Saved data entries
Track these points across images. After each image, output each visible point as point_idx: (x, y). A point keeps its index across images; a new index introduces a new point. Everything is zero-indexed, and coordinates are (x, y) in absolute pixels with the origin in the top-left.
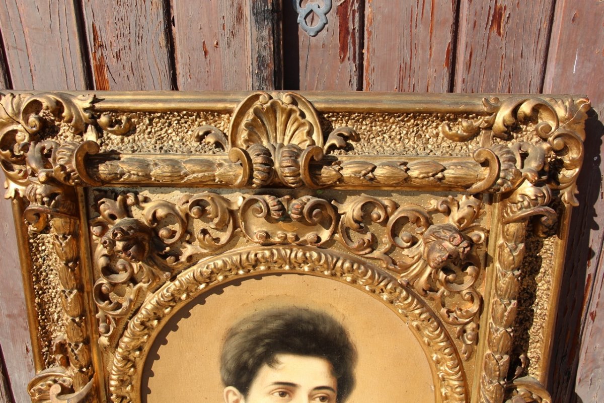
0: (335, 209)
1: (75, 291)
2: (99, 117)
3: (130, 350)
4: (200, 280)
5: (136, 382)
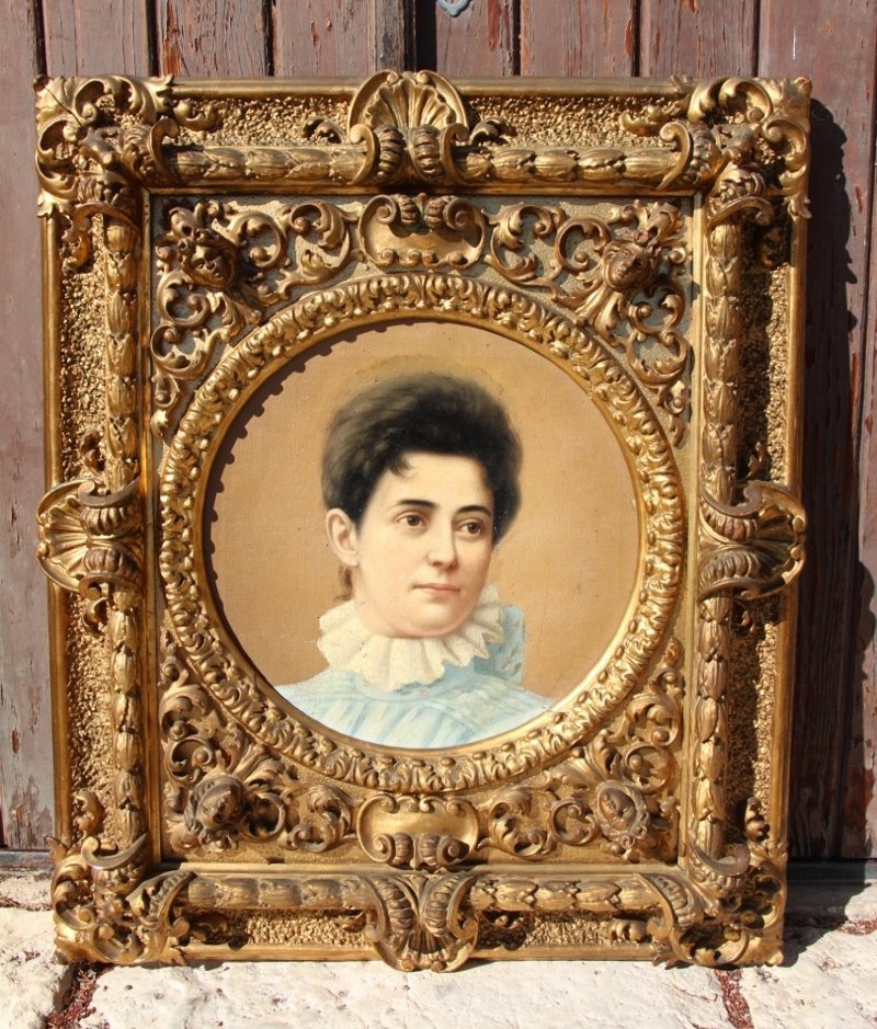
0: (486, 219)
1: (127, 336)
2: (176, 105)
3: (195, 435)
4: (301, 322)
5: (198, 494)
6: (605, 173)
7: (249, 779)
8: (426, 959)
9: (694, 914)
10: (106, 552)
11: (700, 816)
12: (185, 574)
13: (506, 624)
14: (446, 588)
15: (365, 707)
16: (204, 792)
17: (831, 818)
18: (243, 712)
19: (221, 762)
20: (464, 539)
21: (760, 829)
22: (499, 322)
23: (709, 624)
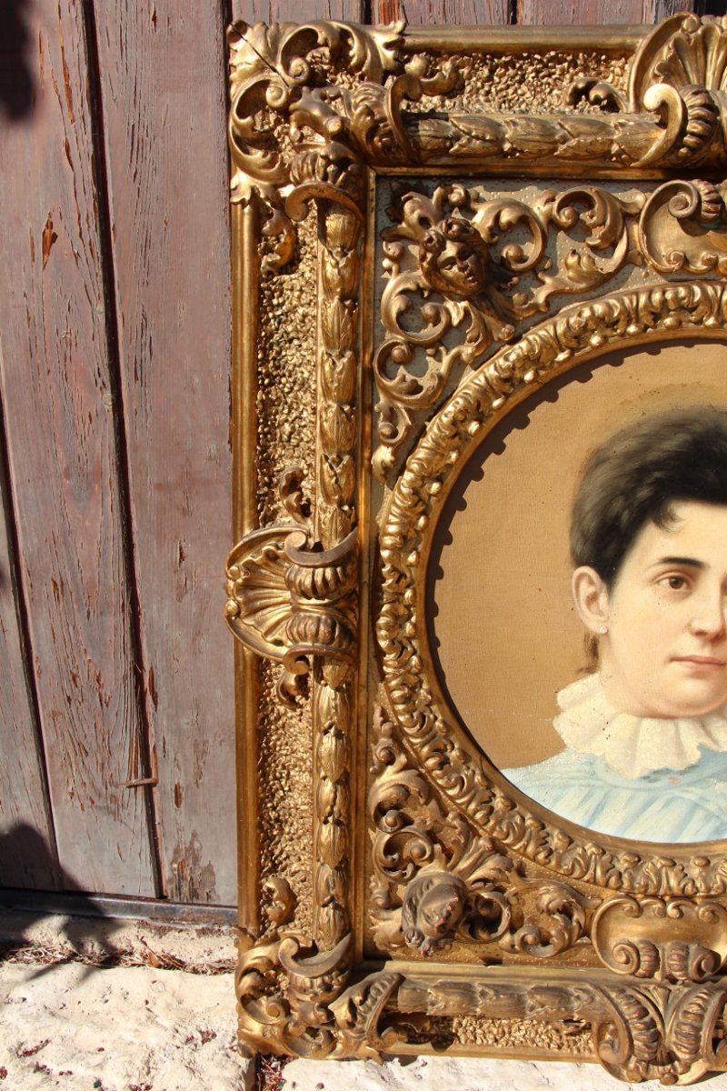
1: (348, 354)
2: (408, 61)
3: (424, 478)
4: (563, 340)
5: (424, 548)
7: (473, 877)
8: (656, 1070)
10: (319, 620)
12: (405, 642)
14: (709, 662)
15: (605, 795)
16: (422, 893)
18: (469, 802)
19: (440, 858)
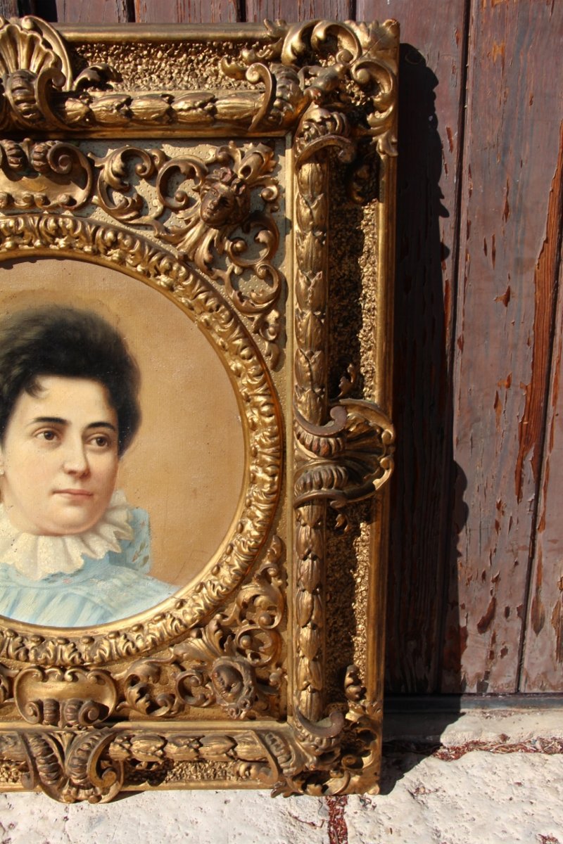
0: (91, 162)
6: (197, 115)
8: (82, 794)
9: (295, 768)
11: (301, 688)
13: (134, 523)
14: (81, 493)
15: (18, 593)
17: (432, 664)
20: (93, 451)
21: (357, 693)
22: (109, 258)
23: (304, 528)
---
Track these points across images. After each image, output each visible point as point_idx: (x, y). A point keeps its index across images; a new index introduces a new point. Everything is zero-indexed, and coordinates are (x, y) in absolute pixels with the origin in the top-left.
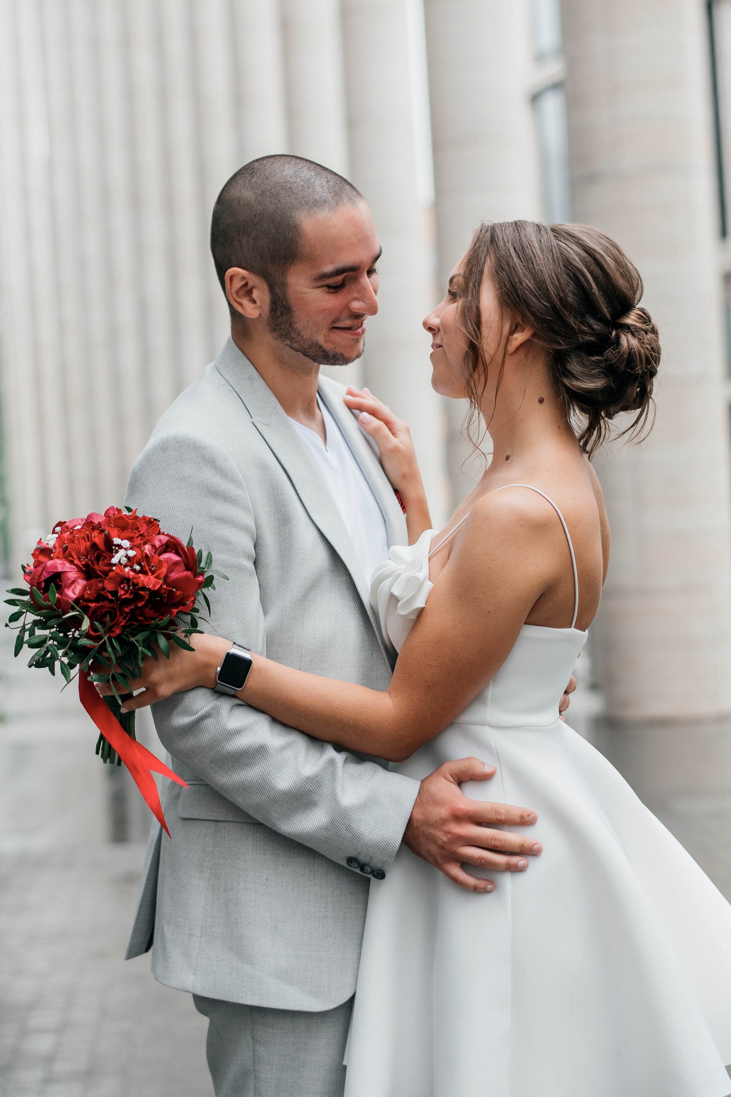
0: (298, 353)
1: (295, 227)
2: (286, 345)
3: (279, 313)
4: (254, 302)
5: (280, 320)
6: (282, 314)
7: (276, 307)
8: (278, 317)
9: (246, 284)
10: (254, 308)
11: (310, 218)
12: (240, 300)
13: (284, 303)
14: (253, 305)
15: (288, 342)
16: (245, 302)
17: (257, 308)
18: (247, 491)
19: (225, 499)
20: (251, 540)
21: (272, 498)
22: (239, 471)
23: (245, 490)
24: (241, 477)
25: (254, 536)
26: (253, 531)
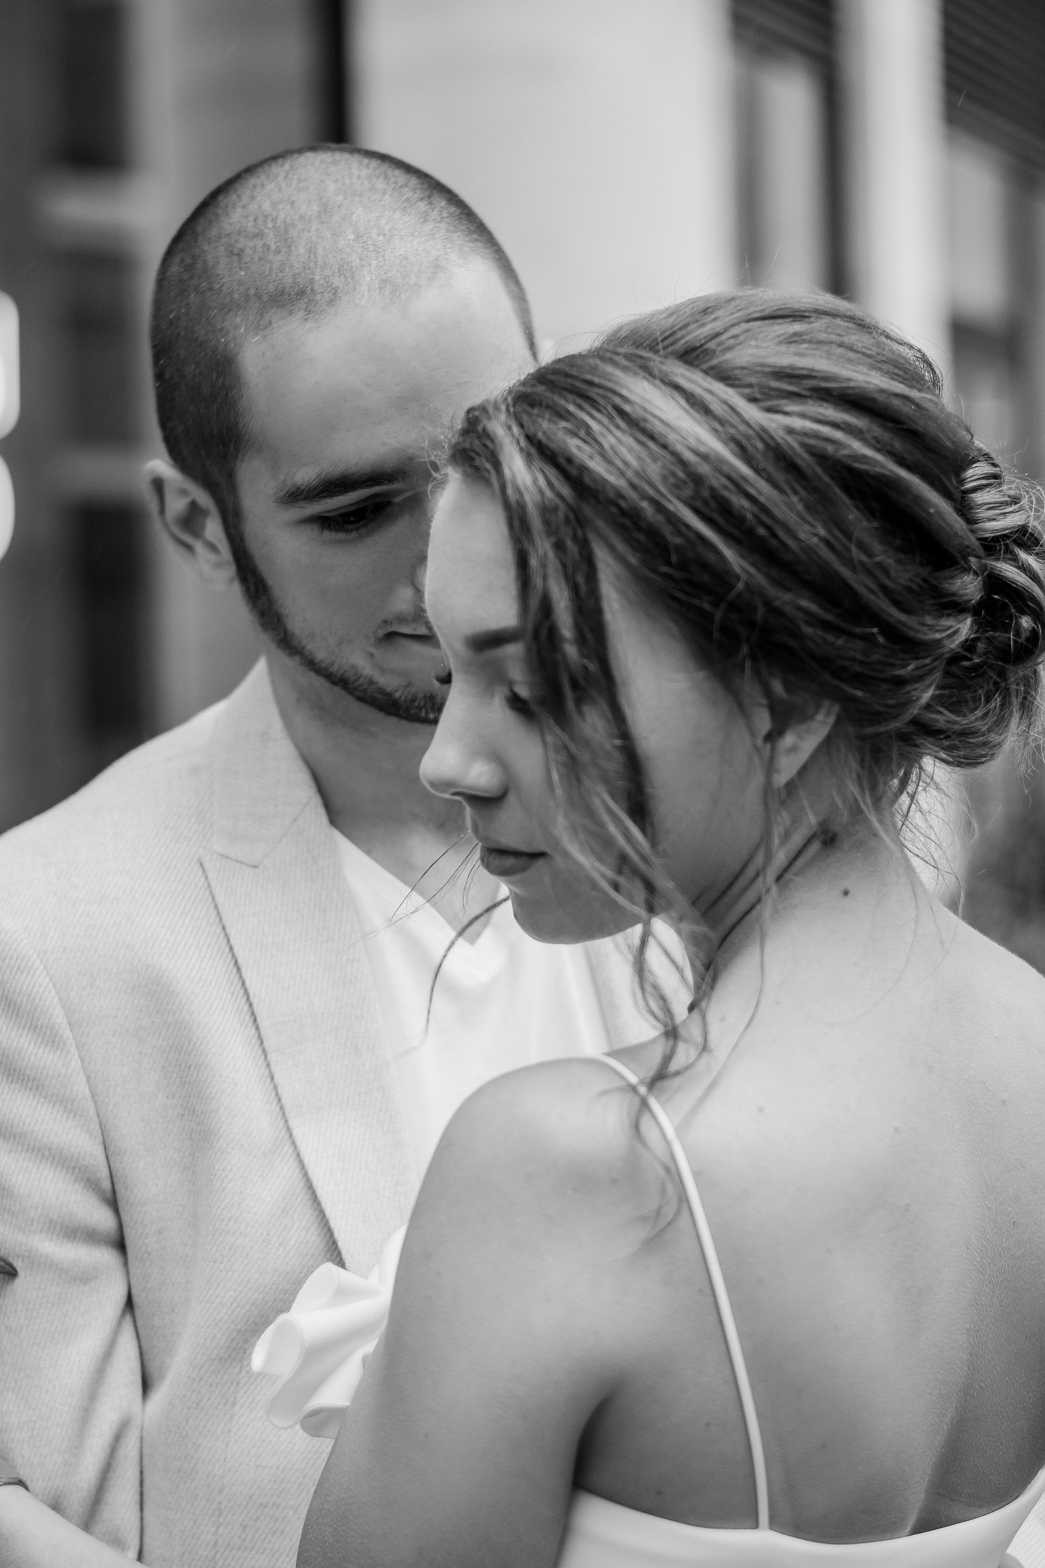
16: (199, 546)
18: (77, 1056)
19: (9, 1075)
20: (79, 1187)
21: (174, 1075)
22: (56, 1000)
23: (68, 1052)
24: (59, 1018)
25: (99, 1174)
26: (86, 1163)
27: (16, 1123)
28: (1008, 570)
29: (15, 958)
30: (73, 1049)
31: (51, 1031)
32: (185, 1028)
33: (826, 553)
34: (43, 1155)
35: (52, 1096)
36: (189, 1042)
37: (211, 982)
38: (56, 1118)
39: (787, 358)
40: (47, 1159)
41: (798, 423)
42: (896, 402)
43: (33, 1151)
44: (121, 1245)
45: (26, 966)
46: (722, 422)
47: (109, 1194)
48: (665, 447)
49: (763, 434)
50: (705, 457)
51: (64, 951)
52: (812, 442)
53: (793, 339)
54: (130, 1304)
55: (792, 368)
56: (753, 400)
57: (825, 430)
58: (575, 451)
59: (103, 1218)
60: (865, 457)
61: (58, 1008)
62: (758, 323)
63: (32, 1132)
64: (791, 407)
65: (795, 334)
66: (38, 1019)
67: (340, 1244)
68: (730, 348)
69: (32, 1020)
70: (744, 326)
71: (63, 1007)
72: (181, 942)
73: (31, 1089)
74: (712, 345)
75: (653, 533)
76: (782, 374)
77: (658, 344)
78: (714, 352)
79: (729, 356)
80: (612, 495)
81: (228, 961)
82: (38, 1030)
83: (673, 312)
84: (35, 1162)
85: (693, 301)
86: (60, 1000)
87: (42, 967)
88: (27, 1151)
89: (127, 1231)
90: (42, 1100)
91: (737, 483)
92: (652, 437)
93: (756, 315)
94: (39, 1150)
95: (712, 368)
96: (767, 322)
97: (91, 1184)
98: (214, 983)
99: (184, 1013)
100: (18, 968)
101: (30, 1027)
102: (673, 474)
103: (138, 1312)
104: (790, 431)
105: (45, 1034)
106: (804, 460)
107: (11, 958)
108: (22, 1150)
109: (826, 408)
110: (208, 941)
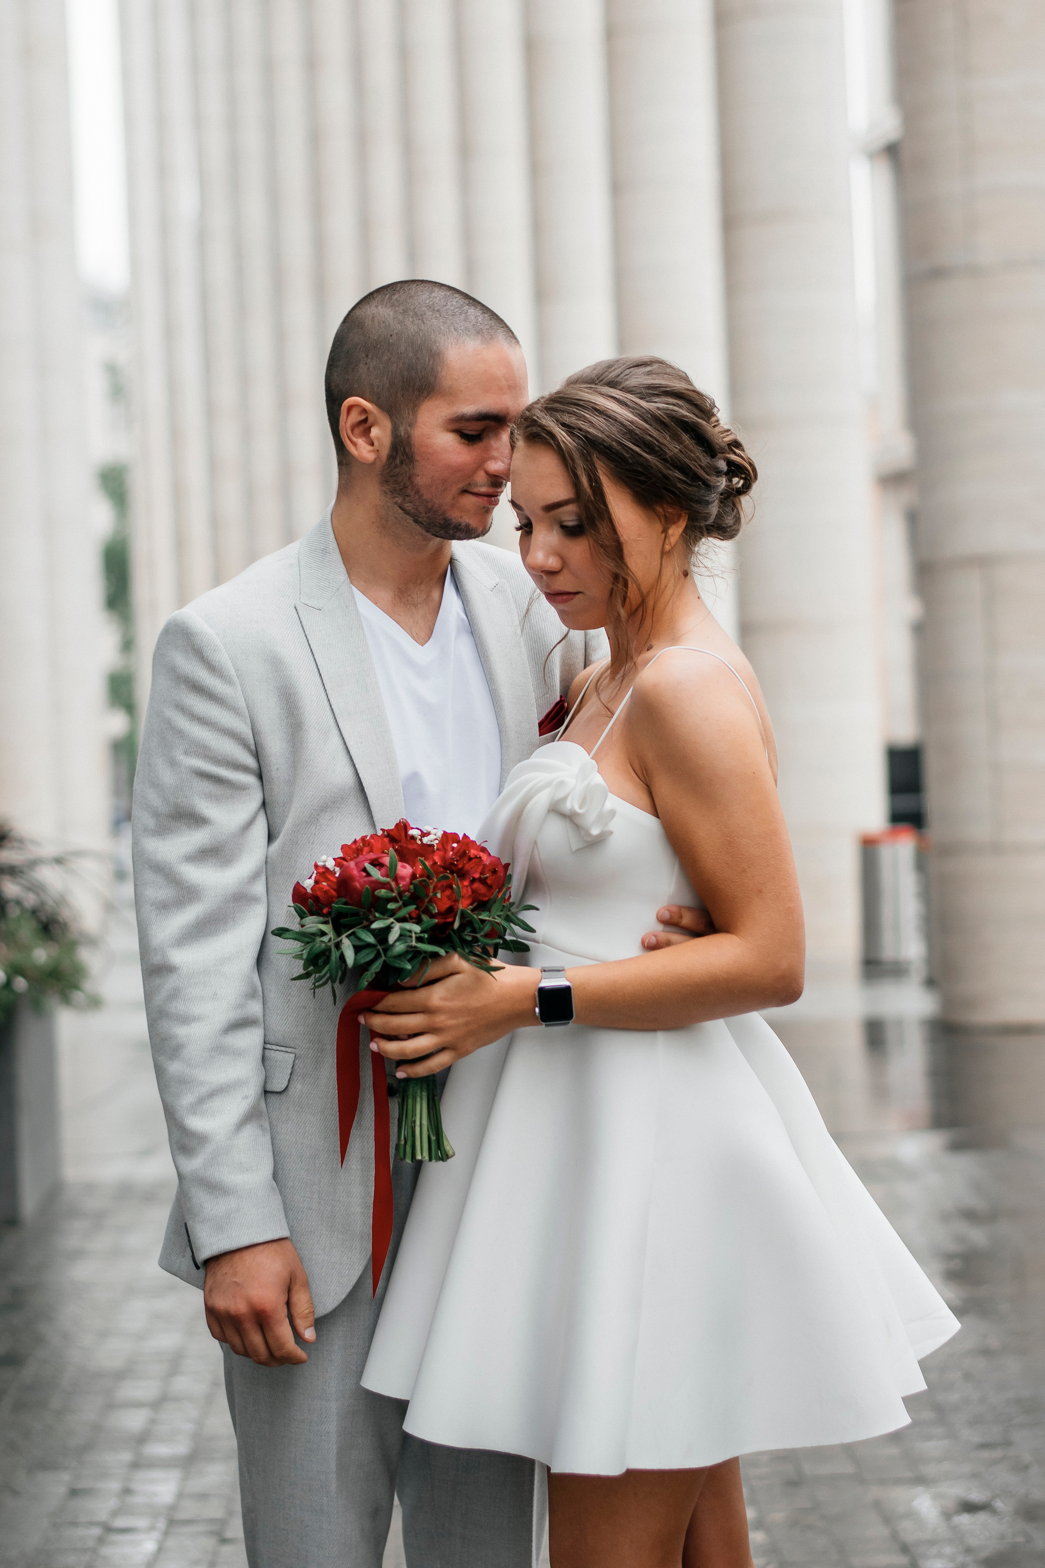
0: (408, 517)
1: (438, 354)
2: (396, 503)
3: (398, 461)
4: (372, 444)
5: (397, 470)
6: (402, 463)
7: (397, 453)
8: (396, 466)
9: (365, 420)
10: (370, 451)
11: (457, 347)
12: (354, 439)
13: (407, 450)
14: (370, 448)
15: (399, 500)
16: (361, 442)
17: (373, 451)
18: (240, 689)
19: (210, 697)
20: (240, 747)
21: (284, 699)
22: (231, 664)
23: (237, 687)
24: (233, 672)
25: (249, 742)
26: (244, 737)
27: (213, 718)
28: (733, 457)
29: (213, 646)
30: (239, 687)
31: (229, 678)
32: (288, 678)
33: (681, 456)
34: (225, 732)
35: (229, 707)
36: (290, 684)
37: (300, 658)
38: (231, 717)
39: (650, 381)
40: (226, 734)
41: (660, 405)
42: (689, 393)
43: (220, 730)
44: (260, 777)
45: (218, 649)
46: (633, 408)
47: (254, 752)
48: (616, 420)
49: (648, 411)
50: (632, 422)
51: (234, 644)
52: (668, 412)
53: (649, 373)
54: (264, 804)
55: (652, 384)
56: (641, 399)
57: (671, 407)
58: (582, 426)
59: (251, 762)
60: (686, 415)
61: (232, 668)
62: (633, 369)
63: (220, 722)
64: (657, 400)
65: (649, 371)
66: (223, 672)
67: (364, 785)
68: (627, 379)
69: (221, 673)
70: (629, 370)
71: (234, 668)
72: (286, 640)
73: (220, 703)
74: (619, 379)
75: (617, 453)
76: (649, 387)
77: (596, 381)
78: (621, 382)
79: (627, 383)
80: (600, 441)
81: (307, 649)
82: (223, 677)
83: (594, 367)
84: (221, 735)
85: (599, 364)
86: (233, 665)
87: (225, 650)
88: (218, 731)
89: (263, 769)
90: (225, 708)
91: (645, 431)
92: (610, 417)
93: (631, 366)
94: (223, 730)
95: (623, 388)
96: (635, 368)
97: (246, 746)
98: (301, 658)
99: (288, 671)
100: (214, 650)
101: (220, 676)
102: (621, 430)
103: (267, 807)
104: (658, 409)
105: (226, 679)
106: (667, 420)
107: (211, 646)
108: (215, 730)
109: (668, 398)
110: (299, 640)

### Work required
Write out only the part of the listing that opens with the line containing "27: (16, 1123)" and closes with the line containing "101: (30, 1027)", replacing "(812, 442)" with "(812, 444)" and leaving everything else as it is.

### Expected output
27: (16, 1123)
28: (1008, 570)
29: (15, 958)
30: (73, 1049)
31: (51, 1031)
32: (185, 1028)
33: (826, 553)
34: (43, 1155)
35: (52, 1096)
36: (189, 1042)
37: (211, 982)
38: (56, 1118)
39: (787, 358)
40: (47, 1159)
41: (798, 423)
42: (896, 402)
43: (33, 1151)
44: (121, 1245)
45: (26, 966)
46: (722, 422)
47: (109, 1194)
48: (665, 447)
49: (763, 434)
50: (705, 457)
51: (64, 951)
52: (812, 444)
53: (793, 339)
54: (130, 1304)
55: (792, 368)
56: (753, 400)
57: (825, 430)
58: (575, 451)
59: (103, 1218)
60: (865, 457)
61: (58, 1008)
62: (758, 323)
63: (32, 1132)
64: (791, 407)
65: (795, 334)
66: (38, 1019)
67: (340, 1244)
68: (730, 348)
69: (32, 1020)
70: (744, 326)
71: (63, 1007)
72: (181, 942)
73: (31, 1089)
74: (712, 345)
75: (653, 533)
76: (782, 374)
77: (658, 344)
78: (714, 352)
79: (729, 356)
80: (612, 495)
81: (228, 961)
82: (38, 1030)
83: (673, 312)
84: (35, 1162)
85: (693, 301)
86: (60, 1000)
87: (42, 967)
88: (27, 1151)
89: (127, 1231)
90: (42, 1100)
91: (737, 483)
92: (652, 437)
93: (756, 315)
94: (39, 1150)
95: (712, 368)
96: (767, 322)
97: (91, 1184)
98: (214, 983)
99: (184, 1013)
100: (18, 968)
101: (30, 1027)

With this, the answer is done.